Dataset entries
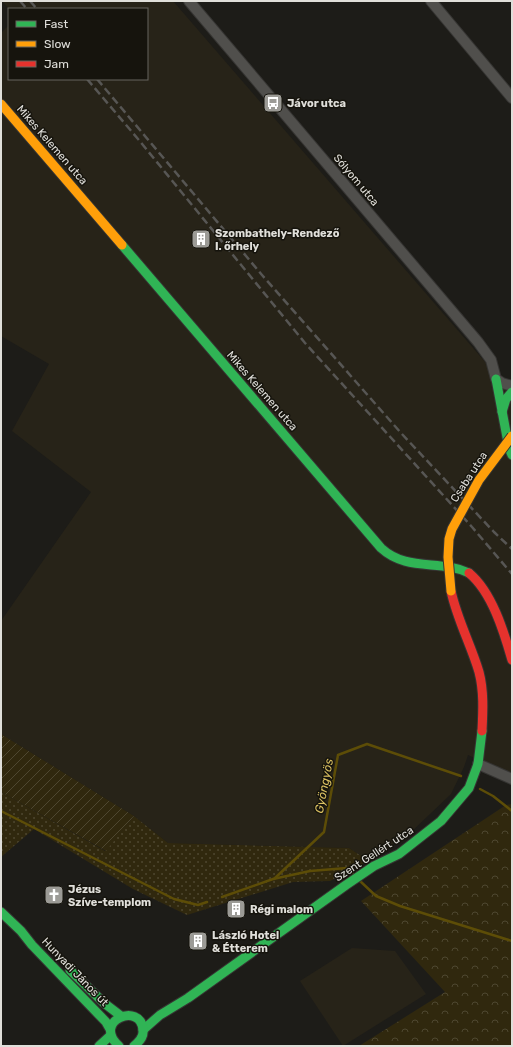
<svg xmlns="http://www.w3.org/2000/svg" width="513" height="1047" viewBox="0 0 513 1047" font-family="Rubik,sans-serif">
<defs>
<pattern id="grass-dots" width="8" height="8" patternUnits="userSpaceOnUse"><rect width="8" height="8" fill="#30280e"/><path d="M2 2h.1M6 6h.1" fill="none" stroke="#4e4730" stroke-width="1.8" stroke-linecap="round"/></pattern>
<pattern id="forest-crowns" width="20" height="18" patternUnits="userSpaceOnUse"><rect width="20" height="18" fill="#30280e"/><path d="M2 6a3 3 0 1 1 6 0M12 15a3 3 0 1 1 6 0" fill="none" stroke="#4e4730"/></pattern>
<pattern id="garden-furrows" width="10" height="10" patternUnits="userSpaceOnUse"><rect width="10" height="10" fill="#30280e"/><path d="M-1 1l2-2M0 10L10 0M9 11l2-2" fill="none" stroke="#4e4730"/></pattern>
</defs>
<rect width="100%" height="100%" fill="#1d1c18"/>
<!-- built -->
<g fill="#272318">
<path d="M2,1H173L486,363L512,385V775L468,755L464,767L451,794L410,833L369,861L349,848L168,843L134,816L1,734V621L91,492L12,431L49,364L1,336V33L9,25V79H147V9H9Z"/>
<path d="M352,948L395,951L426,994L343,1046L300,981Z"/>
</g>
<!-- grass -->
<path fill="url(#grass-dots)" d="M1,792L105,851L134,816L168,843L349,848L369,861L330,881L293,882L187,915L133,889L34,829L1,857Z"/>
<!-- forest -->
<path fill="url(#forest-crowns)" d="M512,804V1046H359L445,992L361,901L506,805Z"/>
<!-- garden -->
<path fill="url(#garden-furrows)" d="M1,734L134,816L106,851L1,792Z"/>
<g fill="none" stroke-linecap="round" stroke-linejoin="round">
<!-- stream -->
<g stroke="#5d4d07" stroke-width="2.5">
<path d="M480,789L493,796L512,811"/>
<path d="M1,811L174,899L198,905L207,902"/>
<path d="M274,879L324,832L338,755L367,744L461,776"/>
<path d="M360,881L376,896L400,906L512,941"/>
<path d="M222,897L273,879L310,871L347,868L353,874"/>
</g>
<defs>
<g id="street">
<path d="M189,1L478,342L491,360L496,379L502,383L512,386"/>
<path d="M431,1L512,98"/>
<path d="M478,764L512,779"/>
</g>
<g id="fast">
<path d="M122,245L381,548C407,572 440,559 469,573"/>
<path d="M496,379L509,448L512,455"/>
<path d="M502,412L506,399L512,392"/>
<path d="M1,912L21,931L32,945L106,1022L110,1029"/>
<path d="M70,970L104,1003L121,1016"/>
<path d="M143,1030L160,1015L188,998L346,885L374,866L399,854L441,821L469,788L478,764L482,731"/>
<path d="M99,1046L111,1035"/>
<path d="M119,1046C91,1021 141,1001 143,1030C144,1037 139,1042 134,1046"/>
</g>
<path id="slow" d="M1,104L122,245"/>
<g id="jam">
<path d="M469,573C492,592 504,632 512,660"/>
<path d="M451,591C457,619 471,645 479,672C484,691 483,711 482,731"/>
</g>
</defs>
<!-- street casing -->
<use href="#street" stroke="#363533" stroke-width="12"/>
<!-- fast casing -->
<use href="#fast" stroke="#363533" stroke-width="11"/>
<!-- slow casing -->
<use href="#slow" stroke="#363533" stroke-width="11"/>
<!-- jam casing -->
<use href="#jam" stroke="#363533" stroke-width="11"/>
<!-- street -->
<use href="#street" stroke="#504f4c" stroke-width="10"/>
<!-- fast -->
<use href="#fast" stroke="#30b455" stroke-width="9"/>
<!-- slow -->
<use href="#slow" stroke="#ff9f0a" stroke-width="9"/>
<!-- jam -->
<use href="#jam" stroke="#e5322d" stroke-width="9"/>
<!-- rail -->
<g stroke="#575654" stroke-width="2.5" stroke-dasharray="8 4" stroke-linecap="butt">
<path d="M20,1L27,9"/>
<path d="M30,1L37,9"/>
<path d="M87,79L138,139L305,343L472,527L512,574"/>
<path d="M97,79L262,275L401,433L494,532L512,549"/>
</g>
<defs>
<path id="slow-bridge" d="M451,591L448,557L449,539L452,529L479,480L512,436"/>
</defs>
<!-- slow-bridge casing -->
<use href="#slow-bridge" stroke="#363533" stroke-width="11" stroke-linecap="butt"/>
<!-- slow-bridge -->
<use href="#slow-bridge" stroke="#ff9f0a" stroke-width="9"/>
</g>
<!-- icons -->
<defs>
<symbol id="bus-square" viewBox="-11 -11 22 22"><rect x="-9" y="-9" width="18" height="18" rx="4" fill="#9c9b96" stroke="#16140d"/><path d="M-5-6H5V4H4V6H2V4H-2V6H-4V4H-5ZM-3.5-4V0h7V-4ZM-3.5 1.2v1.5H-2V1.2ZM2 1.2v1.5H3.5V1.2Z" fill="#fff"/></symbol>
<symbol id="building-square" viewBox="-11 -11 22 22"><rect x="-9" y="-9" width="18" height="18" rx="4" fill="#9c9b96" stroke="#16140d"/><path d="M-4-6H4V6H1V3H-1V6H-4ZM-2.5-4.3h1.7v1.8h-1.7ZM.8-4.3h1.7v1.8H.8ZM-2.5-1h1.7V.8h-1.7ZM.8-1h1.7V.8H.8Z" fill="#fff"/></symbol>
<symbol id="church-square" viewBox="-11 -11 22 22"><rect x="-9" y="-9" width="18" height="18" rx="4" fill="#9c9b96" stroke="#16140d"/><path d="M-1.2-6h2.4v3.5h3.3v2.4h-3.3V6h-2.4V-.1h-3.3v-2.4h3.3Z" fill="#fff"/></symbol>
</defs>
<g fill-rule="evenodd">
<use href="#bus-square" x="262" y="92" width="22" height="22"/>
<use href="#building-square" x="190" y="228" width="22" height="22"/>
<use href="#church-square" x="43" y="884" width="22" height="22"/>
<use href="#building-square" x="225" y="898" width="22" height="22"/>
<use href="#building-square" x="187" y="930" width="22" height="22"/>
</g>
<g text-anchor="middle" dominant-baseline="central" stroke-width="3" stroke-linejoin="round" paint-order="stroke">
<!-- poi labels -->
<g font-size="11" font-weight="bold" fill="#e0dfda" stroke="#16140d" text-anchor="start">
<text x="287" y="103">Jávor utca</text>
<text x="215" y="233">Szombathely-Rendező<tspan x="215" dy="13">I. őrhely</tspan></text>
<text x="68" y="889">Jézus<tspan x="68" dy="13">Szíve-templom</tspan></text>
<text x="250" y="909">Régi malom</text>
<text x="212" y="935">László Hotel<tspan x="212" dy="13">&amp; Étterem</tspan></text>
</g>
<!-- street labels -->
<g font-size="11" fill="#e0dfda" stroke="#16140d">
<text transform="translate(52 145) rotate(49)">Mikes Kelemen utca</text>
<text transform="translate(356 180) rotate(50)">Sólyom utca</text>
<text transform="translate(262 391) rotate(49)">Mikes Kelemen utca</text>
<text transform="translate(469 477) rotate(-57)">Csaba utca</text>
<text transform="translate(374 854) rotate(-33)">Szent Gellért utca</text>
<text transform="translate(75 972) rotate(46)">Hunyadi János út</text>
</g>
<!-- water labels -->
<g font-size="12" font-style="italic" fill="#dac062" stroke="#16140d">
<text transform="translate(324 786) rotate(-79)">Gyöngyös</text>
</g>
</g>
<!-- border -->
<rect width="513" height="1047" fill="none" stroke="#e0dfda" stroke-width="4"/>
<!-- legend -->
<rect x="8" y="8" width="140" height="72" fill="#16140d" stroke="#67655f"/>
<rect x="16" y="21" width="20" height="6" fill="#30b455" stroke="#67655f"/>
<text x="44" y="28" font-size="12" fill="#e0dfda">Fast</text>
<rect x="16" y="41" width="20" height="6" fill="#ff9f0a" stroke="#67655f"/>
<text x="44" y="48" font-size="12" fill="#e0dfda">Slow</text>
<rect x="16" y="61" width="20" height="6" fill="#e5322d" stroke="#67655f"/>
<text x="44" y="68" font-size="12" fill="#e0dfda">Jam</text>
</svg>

_Assignment:_ Which lines above include the word "Kelemen"? Return each one.

_Output for this exercise:_
<text transform="translate(52 145) rotate(49)">Mikes Kelemen utca</text>
<text transform="translate(262 391) rotate(49)">Mikes Kelemen utca</text>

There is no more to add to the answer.